Exercise material>
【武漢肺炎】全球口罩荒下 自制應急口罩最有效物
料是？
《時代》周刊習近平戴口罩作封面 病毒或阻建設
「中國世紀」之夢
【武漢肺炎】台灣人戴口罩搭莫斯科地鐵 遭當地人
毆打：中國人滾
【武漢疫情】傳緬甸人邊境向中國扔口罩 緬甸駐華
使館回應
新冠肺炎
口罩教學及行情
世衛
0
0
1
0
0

Assignment> Give back all of the entries exactly as written.

Answer to the exercise>
【武漢肺炎】全球口罩荒下 自制應急口罩最有效物
料是？
《時代》周刊習近平戴口罩作封面 病毒或阻建設
「中國世紀」之夢
【武漢肺炎】台灣人戴口罩搭莫斯科地鐵 遭當地人
毆打：中國人滾
【武漢疫情】傳緬甸人邊境向中國扔口罩 緬甸駐華
使館回應
新冠肺炎
口罩教學及行情
世衛
0
0
1
0
0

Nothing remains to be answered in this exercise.